Nothing exemplifies this more than Alvarez’s K/BB in his career: he’s a lot better against lefties (4.63 K/BB) than righties (2.11 K/BB).
Bard made the team this spring, having been selected in the Rule 5 Draft from the Twins. The story on Bard is intriguing. He is a late bloomer (he’s 27) but was selected from college and was injured much of 2012-2014. After being rather unimpressive throughout his career, he posted a strikeout rate north of 13 batters per nine in Double-A and Triple-A, throwing in the mid-90s and a quicker pace. One of the beneficiaries has been the data: one of the highest fastball spin rates in baseball has the Angels hoping they uncovered a gem.

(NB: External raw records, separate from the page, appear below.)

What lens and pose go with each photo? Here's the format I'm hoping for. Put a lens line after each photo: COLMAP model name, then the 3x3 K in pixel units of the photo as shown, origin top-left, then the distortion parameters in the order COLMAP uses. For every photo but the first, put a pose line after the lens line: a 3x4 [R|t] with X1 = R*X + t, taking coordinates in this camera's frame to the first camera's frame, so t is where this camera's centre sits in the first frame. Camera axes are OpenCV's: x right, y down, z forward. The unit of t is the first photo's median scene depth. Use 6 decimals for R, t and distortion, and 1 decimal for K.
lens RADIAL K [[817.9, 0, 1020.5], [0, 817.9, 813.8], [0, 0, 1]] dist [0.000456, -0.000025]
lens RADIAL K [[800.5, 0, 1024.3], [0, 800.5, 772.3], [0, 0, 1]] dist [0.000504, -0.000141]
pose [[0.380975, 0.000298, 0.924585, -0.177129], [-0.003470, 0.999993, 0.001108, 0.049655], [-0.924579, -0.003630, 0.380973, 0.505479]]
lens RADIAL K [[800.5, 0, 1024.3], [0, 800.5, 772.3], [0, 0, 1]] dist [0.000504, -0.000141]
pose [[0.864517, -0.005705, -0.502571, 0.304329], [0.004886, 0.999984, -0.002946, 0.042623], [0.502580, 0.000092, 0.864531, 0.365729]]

Ramirez immediately impressed after coming over from the Red Sox on a waiver claim in August. In 10 appearances, he put up a 2.16 ERA (2.20 FIP) with a bugs-bunny changeup that leaves hitters flailing. His unique arm slot introduces deception, and the strategy of utilizing offspeed (he throws a sinker, slider, and changeup) and dotting the corners can help his arsenal in particular.
There is danger if he cannot spot it since he does not throw hard, but when he can it is nearly impossible for hitters to follow.

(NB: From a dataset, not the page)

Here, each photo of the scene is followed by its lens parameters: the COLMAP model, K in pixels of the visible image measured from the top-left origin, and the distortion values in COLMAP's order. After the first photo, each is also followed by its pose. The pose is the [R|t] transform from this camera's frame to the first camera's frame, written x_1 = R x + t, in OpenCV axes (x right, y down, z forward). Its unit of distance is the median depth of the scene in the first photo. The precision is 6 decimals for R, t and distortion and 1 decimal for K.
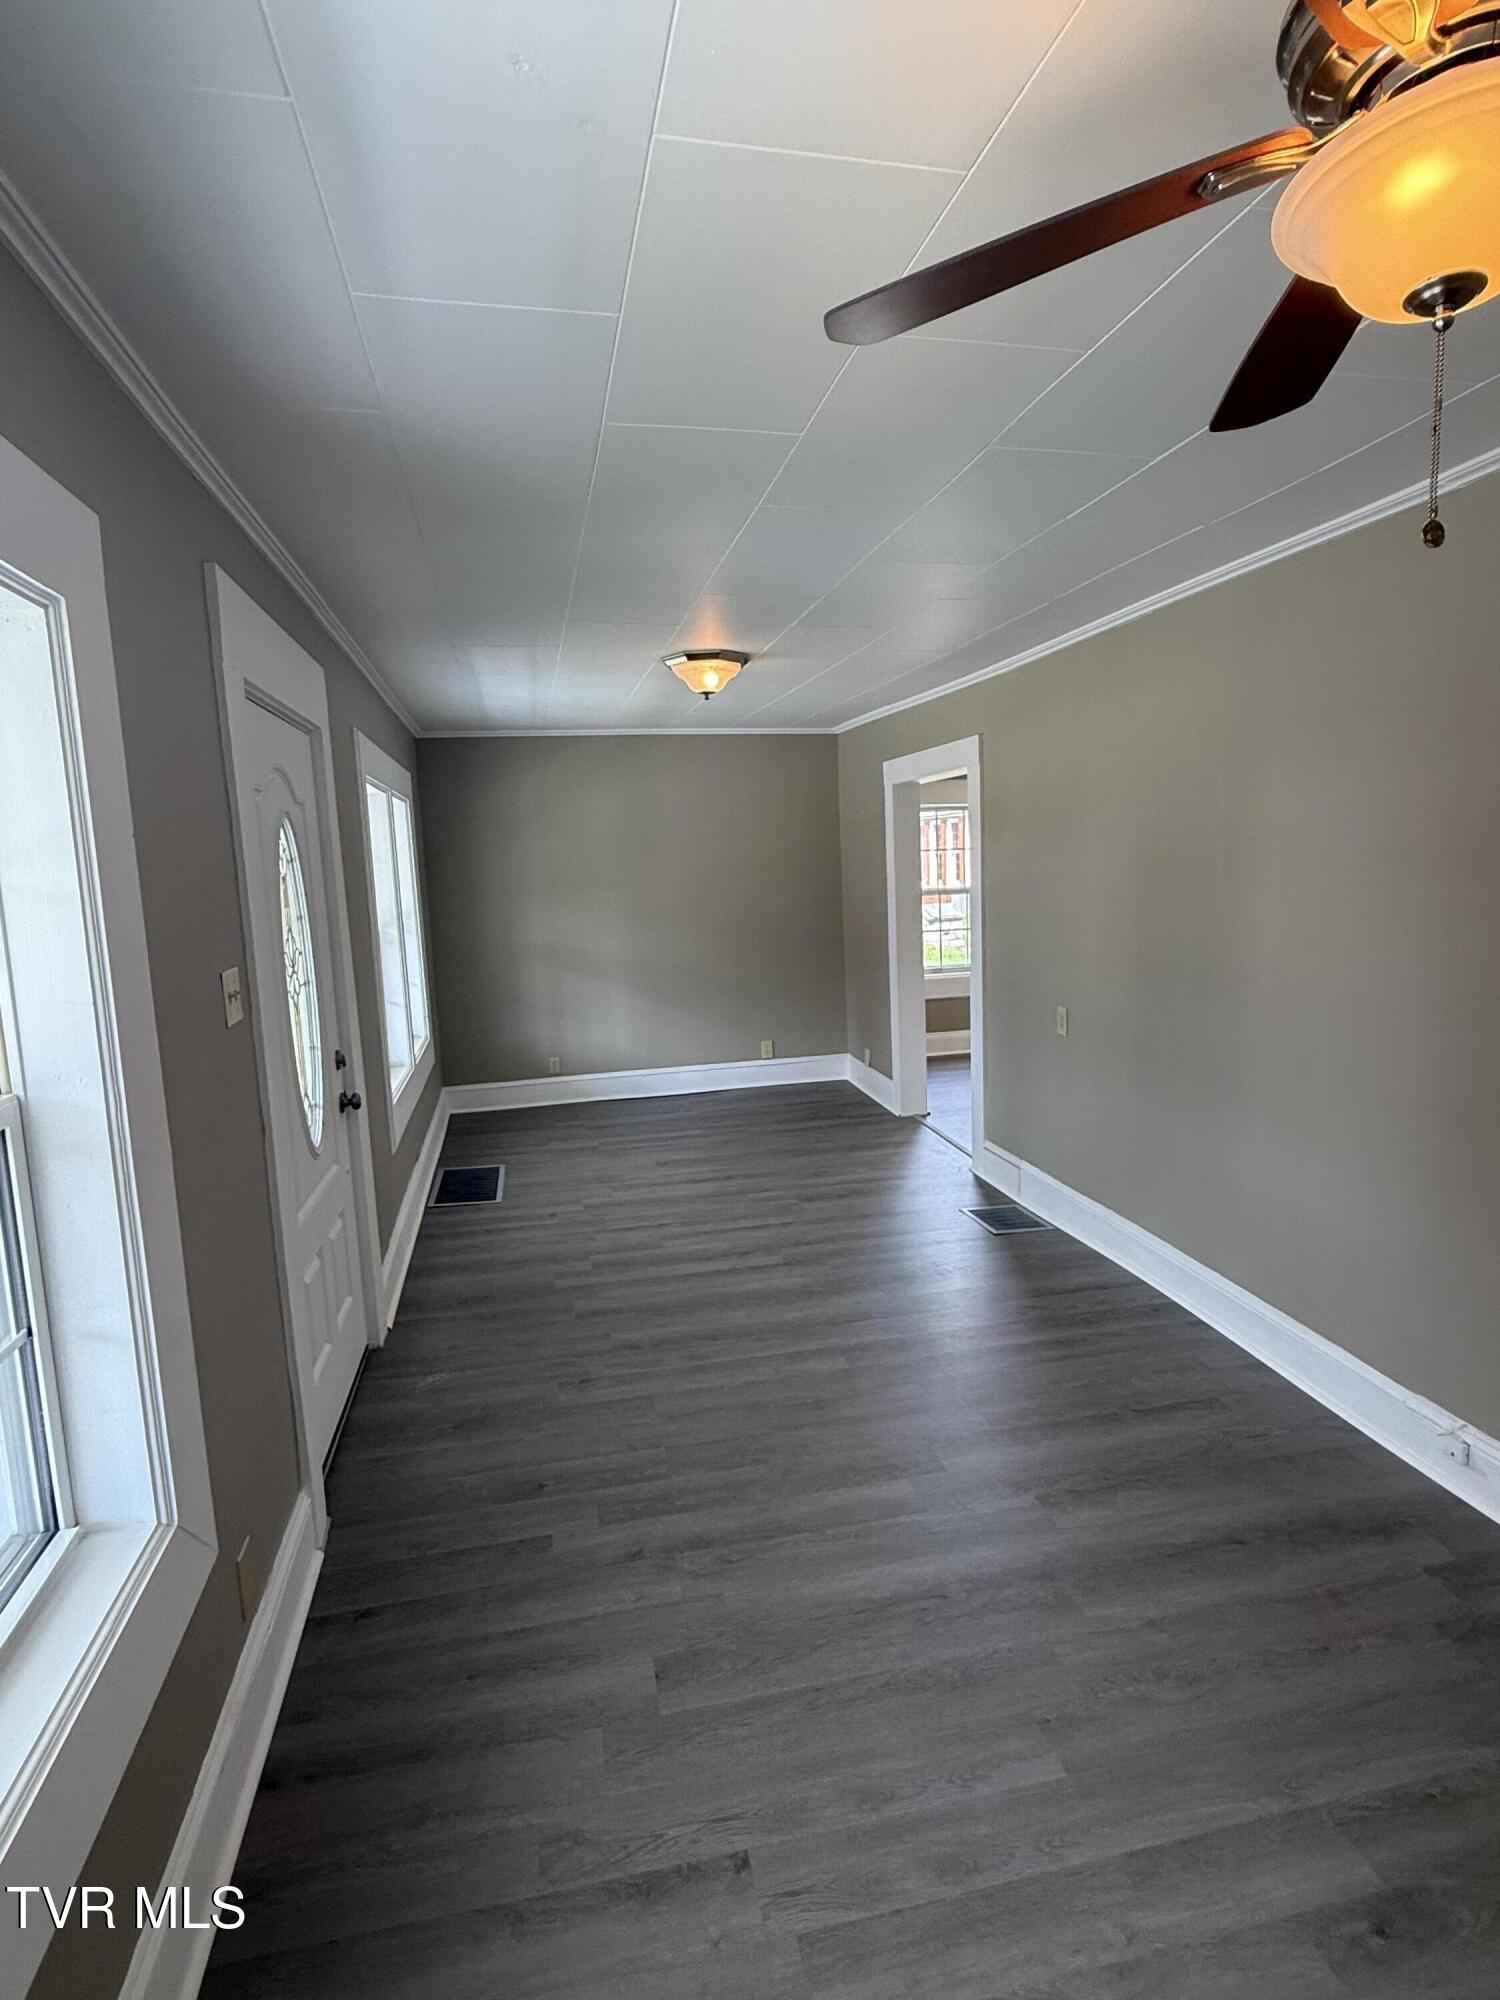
lens RADIAL K [[1015.0, 0, 752.5], [0, 1015.0, 995.8], [0, 0, 1]] dist [-0.000367, 0.002337]
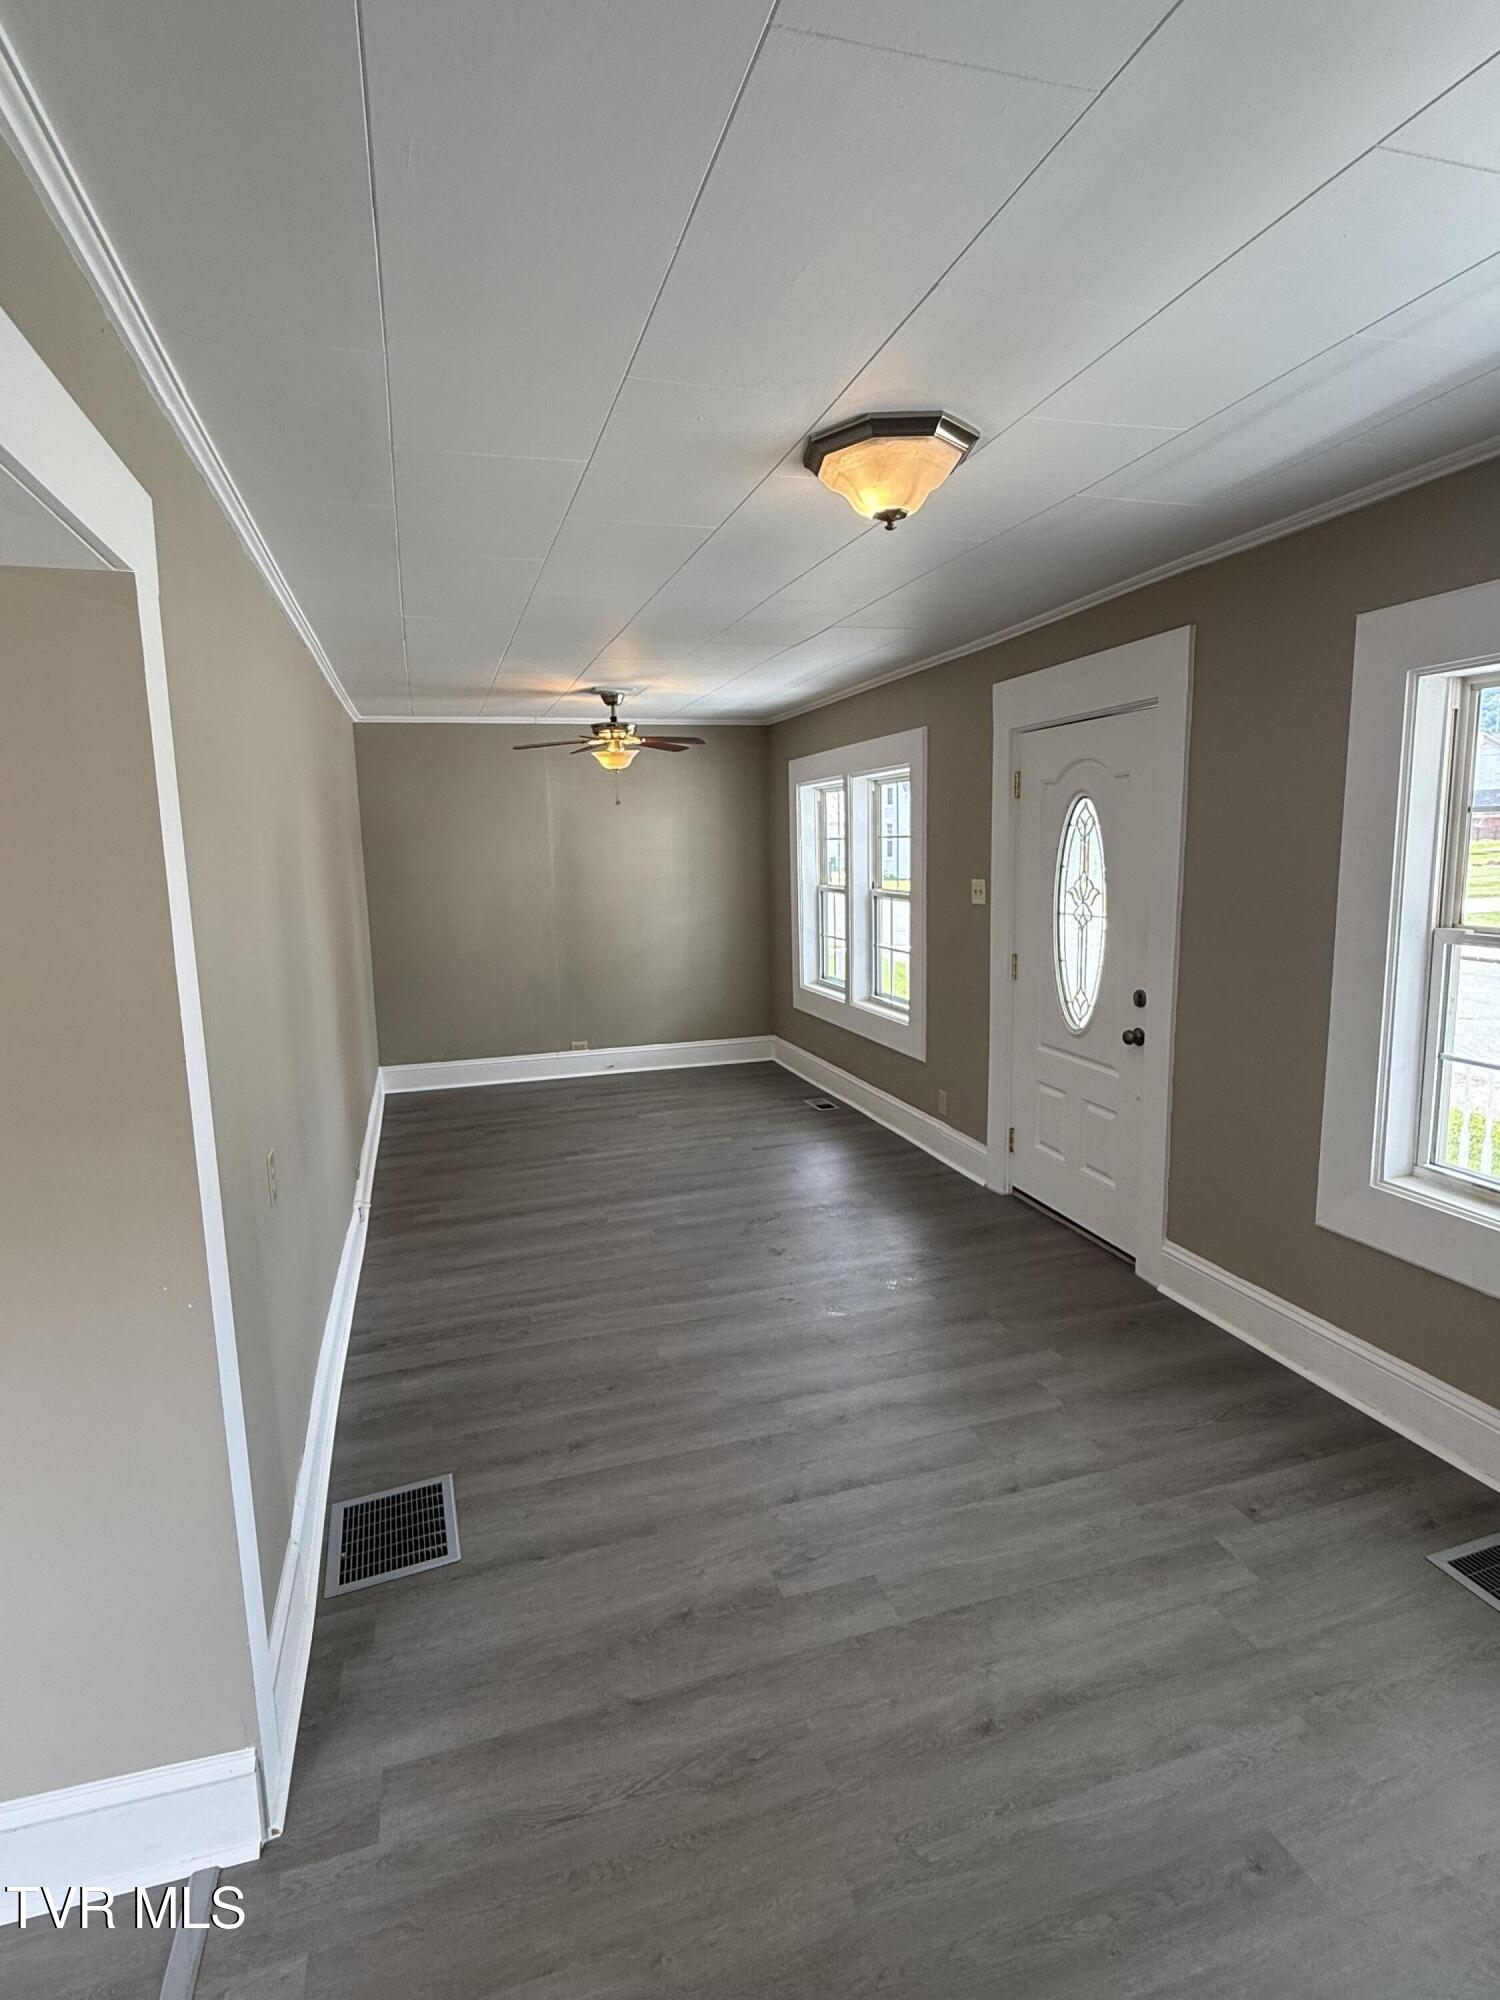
lens RADIAL K [[1015.0, 0, 749.8], [0, 1015.0, 1001.6], [0, 0, 1]] dist [-0.000367, 0.002337]
pose [[-0.994195, 0.078871, -0.073181, 0.076349], [0.054514, 0.955664, 0.289370, -0.204651], [0.092760, 0.283701, -0.954416, 1.468432]]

Ramirez served as a “fireman” late last season, coming in during high-leverage situations to induce ground balls. I could see Scioscia pursuing a similar strategy this season, if need be.
While Wood does not generate excitement among the fan base, he does generate something even more valuable: swings and misses. His bat-missing abilities (a mid-90s fastball and hard slider) are the very reason he is on the team, which are more important than ever thanks to the new ball that is carrying further and further. Combined with a career groundball rate of 52.2 percent, Wood will make full use of the Angels’ strong infield defense this year.
There is not much more to say about Wood beyond his 11+ K/9 and .386 BABIP in 17 innings last year with the Angels and with a little better luck (and less home runs), could be one of the better pitchers in the bullpen this year.
While spring training performances haven’t been great, it is important to remember that outside of health and injury, spring training is an extremely poor predictor of regular-season performance. While the need for midseason reinforcements may become apparent, the Angels have some depth in Salt Lake (Dayan Diaz, Felix Pena, Parker Bridwell, Nick Tropeano), which should be sufficient for now.
In any case, if the Angels are unable to reach the postseason, the bullpen will not be the inhibitor of doing so. With Scioscia’s much improved bullpen management, there is no reason to believe the team will not maximize the use out of the talent they have at their disposal.